DFCC Bank launches initiative for Foreign Inward Remittances to support Nation
DFCC Bank, has recently launched a special marketing drive and scheme to attract Foreign Inward Remittances.
Looking to support the nation at this challenging time, DFCC Bank is offering an additional LKR 1 per US Dollar, for all individual foreign inward remittances received to a DFCC Bank account.
This special incentive is being provided in addition to the prevailing LKR 2 per US dollar offered by the Central Bank of Sri Lanka for worker remittances. The Bank believes that this additional benefit will help to assist the dependents of Sri Lankan expatriates to fulfil their needs and requirements amidst the present challenges.

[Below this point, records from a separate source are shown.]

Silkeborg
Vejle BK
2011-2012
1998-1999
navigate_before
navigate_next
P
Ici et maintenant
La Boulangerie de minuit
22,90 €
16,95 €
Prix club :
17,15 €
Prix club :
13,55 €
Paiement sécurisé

This incentive will be paid out to any DFCC account of the recipient’s choice, and is applicable for inward remittances in all major foreign currencies and not limited to US Dollar remittances.
DFCC Bank Senior Vice President Offshore Banking, Remittance and Institute Business Development Anton Arumugam said, “At this crucial moment for Sri Lanka, and as a responsible licensed commercial bank, our main priority is to increase foreign remittances flowing into the country, through the formal banking system. This way is the safest, most transparent, and only legitimate way to send money to Sri Lanka. In fact, by doing so, there are many benefits that remitters and beneficiaries can enjoy such as tax and financial benefits. The government of Sri Lanka is looking at enhancing benefits to expatriates remitting money through the banking system and we are working together with the regulator to support this initiative.”

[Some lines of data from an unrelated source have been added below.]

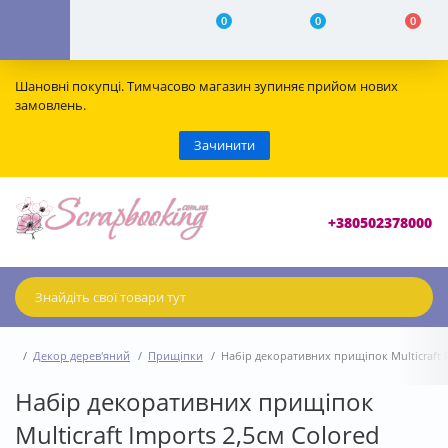
0
0
0
Шановні покупці. Тимчасово магазин зупиняє прийом нових
замовлень.
Зачинити
+380502378000
Декор дерев'яний
Прищіпки
Набір декоративних прищіпок Multicraft Im
Набір декоративних прищіпок
Multicraft Imports 2,5см Colored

Many Sri Lankans have already fallen victim to the various rackets that are presently ongoing concerning informal methods of sending money. Thus, DFCC Bank wishes to draw the attention of the public to the fact that, the only safe and reliable way to send money to Sri Lanka is through the banking system.
Arumugam added, “Anyone who continues to use informal remittances, should keep in mind that many informal operators are involved in other illicit activities as well, which means that, should they come under law enforcement action, remitters’ funds too will be lost or confiscated, while the remitter may also end up being implicated in the illicit activities of the operator. Engaging in “Undiyal” or “Hawala” transactions, as the informal systems are commonly known, maybe a punishable offense under the Prevention of Money Laundering Act.”
To resolve its present crisis, Sri Lanka needs to increase the inflow of foreign currency through legitimate channels, to support imports, meet obligations and also strengthen its economy. Worker remittances are among the top sources of foreign exchange for Sri Lanka, along with exports, services, and tourism. However, in the recent past, remittances have fallen, though not as a result of fewer Sri Lankans working abroad.